The euro weakened in North American trading on Tuesday after the US and Iran exchanged fire near the Strait of Hormuz, even as talks continued. EUR/USD was at 1.1622, down 0.15%, while the US Dollar Index rose 0.21% to 99.21, adding pressure. Oil moved the other way: WTI fell 2.75% to $94.34 a barrel. Bond markets reflected softer inflation nerves, with the two-year US Treasury yield down nearly four basis points to 4.074%. In US data, Conference Board consumer confidence for May slipped; the index fell to 93.1 and, even so, came in above the 92 forecast in a Bloomberg poll.
In Europe, the calendar was empty, though an ECB policymaker argued for a June rate rise; a Reuters poll put the share of economists expecting a hike at 85%. Growth risks remain in focus after Eurozone Q1 2026 expansion eased to 0.8% YoY from 1.3% in Q4 last year. On the charts, EUR/USD was shown at 1.1618, below the 50-, 100- and 200-day SMAs near 1.1659, with support at 1.1576 and a deeper level near 1.1265; RSI (14) sat near 43.
Safe-Haven Flows and Heightened Volatility
Given the firefight in the Strait of Hormuz, we are seeing a classic flight-to-safety move into the US Dollar. This geopolitical tension is the main driver right now, pushing the EUR/USD pair down. Derivative traders should anticipate heightened volatility in the coming weeks.

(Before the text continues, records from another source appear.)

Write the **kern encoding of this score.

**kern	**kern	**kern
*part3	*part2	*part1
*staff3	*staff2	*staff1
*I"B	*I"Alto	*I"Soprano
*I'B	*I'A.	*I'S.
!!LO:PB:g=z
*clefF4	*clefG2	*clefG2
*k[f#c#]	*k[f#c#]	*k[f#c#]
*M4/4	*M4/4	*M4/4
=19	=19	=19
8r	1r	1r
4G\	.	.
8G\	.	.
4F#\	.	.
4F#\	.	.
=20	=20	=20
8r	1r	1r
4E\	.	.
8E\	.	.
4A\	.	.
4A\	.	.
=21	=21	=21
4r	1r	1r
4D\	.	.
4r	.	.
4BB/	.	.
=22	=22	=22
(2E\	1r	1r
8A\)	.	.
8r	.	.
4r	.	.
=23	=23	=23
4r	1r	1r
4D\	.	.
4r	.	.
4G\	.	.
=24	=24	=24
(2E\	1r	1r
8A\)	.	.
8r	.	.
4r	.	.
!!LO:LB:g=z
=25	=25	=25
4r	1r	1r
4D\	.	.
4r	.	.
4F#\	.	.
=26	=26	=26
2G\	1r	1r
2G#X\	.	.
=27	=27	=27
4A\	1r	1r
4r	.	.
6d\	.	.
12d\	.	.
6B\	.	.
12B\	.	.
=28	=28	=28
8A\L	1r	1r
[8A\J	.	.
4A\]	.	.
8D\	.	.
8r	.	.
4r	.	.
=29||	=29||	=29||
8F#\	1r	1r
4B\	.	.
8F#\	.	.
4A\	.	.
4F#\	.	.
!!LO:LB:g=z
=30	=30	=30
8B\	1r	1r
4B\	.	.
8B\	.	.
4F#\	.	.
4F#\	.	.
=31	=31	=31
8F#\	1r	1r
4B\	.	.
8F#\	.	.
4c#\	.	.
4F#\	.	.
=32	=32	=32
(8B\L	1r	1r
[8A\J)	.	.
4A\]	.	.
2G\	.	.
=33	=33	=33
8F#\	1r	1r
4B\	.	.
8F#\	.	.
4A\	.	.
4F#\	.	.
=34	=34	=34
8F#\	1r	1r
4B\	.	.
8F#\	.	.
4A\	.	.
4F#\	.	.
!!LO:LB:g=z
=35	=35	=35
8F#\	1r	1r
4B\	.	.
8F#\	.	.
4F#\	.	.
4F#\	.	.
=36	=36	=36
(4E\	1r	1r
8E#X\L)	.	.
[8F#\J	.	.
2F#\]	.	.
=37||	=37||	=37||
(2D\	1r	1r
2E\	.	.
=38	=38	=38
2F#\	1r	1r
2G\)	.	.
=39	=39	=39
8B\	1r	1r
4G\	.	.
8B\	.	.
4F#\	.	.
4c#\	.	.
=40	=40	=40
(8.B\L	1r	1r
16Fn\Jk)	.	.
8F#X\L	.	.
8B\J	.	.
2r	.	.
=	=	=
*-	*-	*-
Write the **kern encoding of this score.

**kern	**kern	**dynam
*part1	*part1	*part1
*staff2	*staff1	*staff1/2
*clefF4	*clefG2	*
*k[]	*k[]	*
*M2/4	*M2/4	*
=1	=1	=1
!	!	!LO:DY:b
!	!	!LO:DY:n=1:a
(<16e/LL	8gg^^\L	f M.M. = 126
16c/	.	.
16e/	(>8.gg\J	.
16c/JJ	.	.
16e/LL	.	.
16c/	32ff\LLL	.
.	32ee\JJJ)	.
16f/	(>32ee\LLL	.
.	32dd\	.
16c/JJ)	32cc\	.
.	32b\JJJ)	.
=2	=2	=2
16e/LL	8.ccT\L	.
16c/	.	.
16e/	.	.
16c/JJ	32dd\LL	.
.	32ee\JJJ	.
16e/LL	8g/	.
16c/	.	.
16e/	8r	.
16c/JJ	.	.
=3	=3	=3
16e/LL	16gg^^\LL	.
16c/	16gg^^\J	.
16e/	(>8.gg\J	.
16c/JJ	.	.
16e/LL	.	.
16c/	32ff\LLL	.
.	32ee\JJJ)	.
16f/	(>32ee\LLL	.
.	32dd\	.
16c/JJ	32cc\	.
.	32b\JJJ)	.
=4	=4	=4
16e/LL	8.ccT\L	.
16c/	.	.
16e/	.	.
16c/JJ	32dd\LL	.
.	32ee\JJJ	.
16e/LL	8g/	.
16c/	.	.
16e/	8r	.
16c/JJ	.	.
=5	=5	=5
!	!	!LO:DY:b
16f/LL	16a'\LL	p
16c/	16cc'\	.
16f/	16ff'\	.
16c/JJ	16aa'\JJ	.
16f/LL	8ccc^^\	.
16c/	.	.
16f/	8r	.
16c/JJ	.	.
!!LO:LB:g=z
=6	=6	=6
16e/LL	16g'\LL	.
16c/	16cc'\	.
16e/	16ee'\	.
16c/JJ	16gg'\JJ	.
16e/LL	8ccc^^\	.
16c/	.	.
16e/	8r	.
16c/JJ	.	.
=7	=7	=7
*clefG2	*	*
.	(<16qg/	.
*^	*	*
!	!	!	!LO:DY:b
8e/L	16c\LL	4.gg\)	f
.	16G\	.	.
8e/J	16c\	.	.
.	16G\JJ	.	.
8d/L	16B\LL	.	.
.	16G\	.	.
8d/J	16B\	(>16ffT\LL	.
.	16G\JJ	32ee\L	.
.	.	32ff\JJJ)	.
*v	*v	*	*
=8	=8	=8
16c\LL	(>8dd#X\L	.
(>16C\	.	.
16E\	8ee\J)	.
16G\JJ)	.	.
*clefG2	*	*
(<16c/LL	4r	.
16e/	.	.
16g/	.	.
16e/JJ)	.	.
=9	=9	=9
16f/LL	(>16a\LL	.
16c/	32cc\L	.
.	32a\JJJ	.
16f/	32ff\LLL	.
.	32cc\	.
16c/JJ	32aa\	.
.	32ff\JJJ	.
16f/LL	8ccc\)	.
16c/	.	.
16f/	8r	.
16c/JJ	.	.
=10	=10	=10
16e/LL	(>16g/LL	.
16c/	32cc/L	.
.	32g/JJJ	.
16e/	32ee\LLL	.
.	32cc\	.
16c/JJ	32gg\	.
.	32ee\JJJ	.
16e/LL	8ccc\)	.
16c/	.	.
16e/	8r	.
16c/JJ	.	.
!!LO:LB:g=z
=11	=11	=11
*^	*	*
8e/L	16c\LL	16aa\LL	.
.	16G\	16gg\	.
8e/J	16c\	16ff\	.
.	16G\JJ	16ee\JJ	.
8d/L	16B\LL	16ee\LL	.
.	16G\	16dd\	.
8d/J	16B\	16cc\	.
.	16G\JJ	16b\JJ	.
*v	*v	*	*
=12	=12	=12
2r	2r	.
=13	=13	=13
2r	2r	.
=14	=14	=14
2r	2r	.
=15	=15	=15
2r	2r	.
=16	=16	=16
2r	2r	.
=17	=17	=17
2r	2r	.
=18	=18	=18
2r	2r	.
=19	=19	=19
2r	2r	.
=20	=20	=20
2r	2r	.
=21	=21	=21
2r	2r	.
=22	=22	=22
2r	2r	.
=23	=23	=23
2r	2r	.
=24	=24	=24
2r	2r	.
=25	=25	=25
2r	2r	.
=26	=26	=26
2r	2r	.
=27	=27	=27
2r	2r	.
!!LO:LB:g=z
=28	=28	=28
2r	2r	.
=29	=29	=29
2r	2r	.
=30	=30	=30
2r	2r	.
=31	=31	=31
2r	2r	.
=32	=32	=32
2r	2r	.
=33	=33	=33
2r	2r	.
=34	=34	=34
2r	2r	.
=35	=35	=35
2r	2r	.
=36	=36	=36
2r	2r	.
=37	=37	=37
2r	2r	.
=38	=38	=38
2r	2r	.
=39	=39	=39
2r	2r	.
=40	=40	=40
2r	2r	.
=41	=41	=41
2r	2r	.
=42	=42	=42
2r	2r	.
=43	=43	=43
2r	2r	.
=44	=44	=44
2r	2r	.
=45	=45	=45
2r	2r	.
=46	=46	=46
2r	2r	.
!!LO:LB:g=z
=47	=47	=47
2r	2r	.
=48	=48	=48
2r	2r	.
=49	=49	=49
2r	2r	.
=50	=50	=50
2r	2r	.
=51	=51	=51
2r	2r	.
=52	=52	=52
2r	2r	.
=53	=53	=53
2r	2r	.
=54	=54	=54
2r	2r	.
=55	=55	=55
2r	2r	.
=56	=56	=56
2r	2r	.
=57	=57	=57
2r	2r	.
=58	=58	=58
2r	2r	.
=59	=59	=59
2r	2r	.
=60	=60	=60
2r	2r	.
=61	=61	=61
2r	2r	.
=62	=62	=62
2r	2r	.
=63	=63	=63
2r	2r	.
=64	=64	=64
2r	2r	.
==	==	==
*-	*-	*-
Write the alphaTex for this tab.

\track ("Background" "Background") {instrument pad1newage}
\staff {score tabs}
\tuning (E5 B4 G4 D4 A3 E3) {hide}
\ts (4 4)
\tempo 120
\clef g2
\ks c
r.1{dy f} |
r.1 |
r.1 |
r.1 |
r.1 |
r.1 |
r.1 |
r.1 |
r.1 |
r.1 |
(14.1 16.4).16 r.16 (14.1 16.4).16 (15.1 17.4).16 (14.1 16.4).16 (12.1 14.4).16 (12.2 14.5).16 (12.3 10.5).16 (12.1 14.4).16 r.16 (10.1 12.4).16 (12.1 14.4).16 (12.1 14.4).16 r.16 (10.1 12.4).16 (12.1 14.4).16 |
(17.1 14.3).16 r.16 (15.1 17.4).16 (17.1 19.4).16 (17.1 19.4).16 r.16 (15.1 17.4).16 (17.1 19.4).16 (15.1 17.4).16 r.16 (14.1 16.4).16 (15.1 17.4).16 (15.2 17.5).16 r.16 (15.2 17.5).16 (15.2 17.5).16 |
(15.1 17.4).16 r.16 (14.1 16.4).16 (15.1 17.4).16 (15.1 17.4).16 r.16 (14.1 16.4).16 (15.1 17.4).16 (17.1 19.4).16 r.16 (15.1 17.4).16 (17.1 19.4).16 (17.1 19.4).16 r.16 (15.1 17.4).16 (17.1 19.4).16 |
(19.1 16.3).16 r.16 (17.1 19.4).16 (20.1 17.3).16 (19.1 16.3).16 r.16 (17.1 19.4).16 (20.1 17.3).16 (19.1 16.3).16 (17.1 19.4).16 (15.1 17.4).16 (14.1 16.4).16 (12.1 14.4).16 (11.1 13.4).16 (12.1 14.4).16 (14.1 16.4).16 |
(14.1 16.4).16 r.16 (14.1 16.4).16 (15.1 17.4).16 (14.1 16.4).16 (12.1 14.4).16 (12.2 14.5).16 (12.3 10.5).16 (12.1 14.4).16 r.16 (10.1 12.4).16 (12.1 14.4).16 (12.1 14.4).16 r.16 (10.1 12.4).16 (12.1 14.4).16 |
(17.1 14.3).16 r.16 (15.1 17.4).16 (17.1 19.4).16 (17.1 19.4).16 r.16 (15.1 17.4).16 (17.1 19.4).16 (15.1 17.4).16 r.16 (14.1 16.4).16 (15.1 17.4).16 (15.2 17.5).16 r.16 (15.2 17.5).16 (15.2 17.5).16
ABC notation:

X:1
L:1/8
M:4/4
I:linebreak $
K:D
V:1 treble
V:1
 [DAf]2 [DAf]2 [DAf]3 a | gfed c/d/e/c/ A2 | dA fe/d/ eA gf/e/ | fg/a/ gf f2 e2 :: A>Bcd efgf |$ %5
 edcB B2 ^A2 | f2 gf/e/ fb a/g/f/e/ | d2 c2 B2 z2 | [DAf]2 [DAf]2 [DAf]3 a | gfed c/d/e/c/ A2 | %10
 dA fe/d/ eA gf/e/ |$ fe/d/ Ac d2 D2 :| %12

We see the US Dollar Index’s strength above 99.00 as a signal that safe-haven demand is overriding other factors for now. The drop in US consumer confidence to 93.1 is concerning for the US economy, but the immediate fear in the market is benefiting the dollar. This makes us cautious about taking any long positions on the Euro.
Historically, geopolitical shocks in the Middle East cause a spike in currency volatility; the CBOE EuroCurrency Volatility Index (EVZ) has often jumped by double-digit percentages during similar conflicts. We are therefore considering options strategies like straddles on EUR/USD to profit from this expected increase in price swings. This approach allows us to capitalize on movement without betting on a specific direction in a very uncertain environment.
ECB Policy, Economic Divergence, and Trade Strategies
The European Central Bank is adding to the complexity, with members signaling a rate hike in June. While this is typically bullish for the Euro, the simultaneous slowdown in Eurozone growth to just 0.8% YoY is creating a conflict. We believe the market fears the ECB is hiking into a recession, which will cap any potential Euro rallies.
The contrast between central banks is becoming clearer and supports our view. Recent data showed Eurozone manufacturing PMI slipping to 49.5, indicating contraction, while the latest US Core PCE inflation remains well above the Fed’s target at 3.5%. This divergence reinforces the case for a stronger dollar against a weakening Eurozone economy.
From a technical standpoint, the area around 1.1659 is a significant resistance level for EUR/USD. We are looking to sell call options with strike prices at or above this level, betting that it will hold as a ceiling. A decisive break below the support at 1.1576 would be a trigger for us to buy put options, targeting a deeper move lower.
The unusual drop in oil prices to near $94 per barrel, despite the conflict, tells us the market is more worried about global demand destruction than a short-term supply shock. This aligns with the weak US consumer data and slowing European growth. This backdrop supports holding safe-haven assets like the dollar.
Looking ahead, we are positioning defensively ahead of this week’s US Core PCE inflation data. A higher-than-expected inflation number would likely force the Fed’s hand, further strengthening the dollar and confirming our bearish bias on the EUR/USD. The outcome of this data release will be critical to our strategy for the month of June.